### Problem requirements
Return the lines below that contain the word "depth".

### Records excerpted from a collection
↓↓↓
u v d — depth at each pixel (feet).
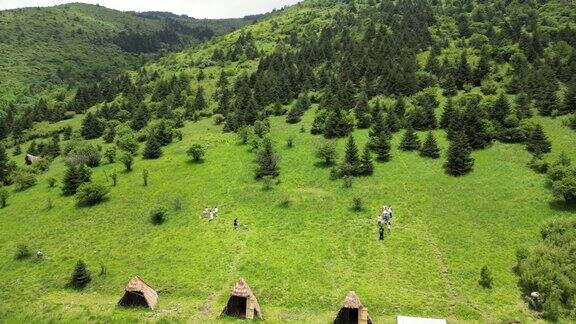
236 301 186.19
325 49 649.61
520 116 364.79
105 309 192.95
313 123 424.87
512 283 196.03
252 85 586.86
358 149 362.74
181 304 195.31
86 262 237.25
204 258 231.30
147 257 237.25
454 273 205.98
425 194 285.02
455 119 370.32
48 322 180.14
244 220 271.69
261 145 384.88
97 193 309.42
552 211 249.96
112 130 489.67
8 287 221.66
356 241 238.07
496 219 249.34
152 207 296.71
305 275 210.38
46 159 430.61
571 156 304.91
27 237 275.59
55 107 639.76
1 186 383.24
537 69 460.55
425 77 492.54
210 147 404.36
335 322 176.14
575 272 187.21
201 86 643.86
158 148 398.42
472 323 172.76
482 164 317.22
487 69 485.15
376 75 533.96
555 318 171.01
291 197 297.53
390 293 193.77
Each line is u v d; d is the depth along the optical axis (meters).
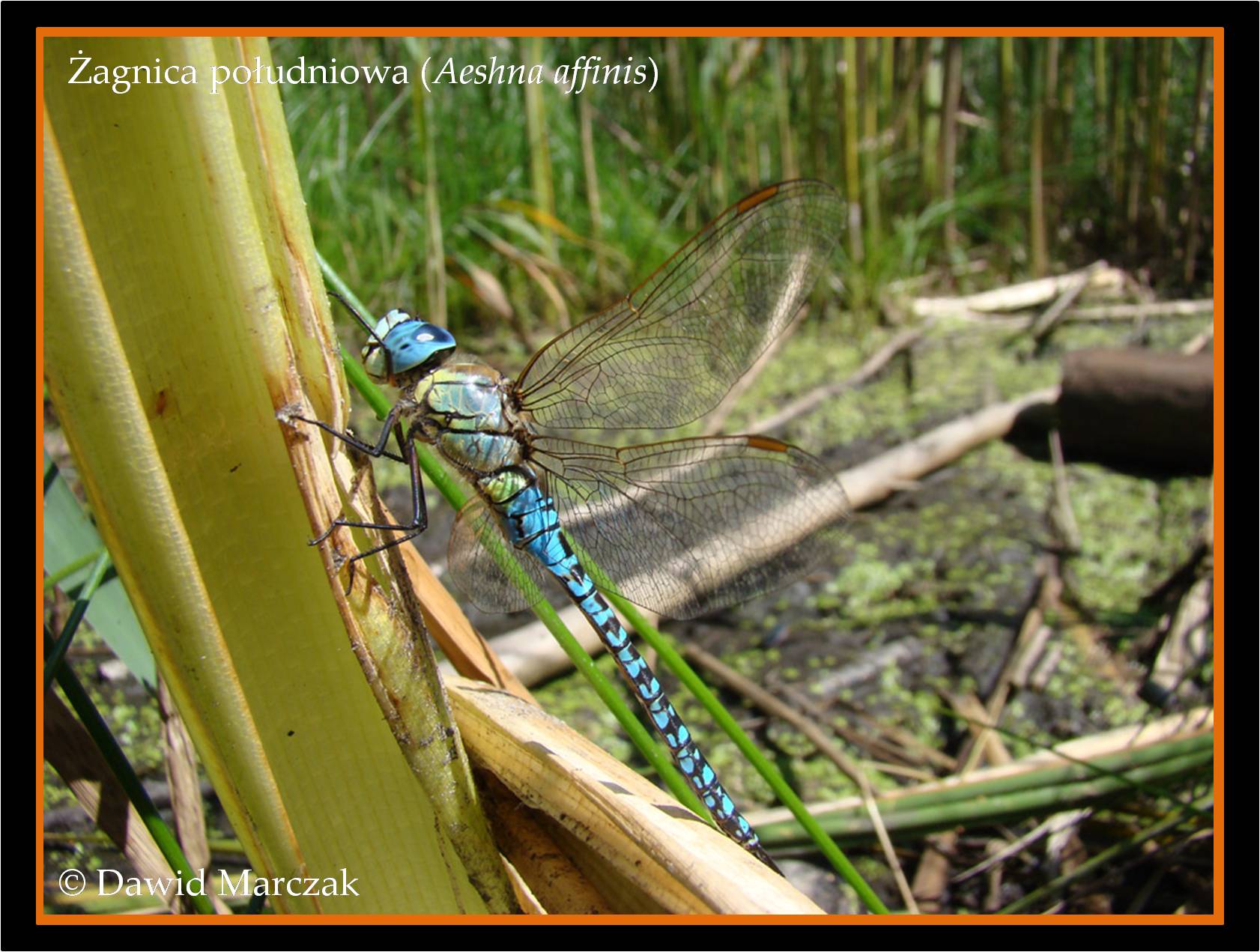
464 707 0.11
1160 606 0.20
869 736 0.18
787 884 0.10
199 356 0.09
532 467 0.14
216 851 0.16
↑↑↑
### Task result
u v d — depth at each pixel (feet).
Each line is u v d; d is the depth along the optical axis (meters).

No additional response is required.